The Enkidu Summer Conference 2007

June 1 - 5, 2007

Mexico City

in:

 

Retribution Demanded By The Past (focus on slavery)

Yoseph Mobae

University of Asmara

Outreach and Training Department, National Museum of Eritrea

Eritrea

 

The main focus of this paper will be on the repression of memories, particularly of slavery in which the repressive apartheid system of South Africa had a bigger role to play and something that encouraged slave descendants themselves to let it happen – choosing to forget than remember as it depressed and put them where they did not want to be in society.  

 

The paper will further deal with the problem of identity i.e. of slave descendants – can we all claim descendancy when need be and forget as soon as that need is fulfilled?

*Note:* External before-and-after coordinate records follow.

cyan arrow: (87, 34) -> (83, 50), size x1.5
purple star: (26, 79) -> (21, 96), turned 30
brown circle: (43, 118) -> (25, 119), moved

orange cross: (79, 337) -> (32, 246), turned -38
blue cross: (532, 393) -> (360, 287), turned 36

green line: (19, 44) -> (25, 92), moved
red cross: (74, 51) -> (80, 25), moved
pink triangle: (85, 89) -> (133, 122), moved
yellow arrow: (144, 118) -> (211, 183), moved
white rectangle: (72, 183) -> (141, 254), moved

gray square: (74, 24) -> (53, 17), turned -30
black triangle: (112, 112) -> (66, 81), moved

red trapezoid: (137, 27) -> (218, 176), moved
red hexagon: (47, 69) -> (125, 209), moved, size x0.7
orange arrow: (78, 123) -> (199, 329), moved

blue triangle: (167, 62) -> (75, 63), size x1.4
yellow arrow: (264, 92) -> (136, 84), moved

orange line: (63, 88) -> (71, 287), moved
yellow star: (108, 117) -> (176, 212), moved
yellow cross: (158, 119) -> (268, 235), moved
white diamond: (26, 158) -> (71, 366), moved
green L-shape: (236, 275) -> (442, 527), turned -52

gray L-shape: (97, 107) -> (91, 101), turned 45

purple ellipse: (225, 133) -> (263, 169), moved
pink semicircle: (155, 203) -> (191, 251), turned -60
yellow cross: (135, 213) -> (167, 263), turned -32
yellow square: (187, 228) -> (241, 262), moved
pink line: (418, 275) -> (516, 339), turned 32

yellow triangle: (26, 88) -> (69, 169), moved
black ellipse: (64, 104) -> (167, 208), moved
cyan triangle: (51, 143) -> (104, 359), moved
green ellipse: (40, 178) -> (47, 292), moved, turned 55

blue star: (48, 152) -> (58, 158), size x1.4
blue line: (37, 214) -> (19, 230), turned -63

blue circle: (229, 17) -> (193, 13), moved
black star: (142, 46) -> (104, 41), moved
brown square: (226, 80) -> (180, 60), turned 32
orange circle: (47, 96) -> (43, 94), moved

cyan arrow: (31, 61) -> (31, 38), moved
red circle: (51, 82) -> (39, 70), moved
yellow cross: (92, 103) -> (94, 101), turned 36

Parallel to this the paper will examine about the emancipation of slaves and the commemoration and celebration of emancipation day.

 

The paper will further look at the question of taking responsibility for the past coming to terms with and thereby letting go without the past haunting us seeking retribution as shown in the case of Beloved. The moral judgment that always comes back to us, no matter what our reasons are for our actions, to take responsibility for our ill actions of the time. The Truth and Reconciliation Commission in the Republic of South Africa – was it a process of sacrificing the truth (their past) at the alter of reconciliation (forgiving and forgetting? After telling their stories did the perpetrators feel morally obliged to take moral responsibility for their actions as in the case of the slave owners who gave slaves training on their way to freedom? How do professionals treat the past and those who endured it? Do we dismiss its victims/descendants as having acted irresponsibility and reduce their testimonies of how they knew it to be stories that our theories prove right or do we give them a voice to say how they felt without quoting parts of stories that agree with us as in the case of the South African TRC report.

 

The paper will further look at the issue of commemorating their heartaches and celebrating their joys. When, what, how and who should commemorate the horror of the former deed of slavery and celebrate its abolishing.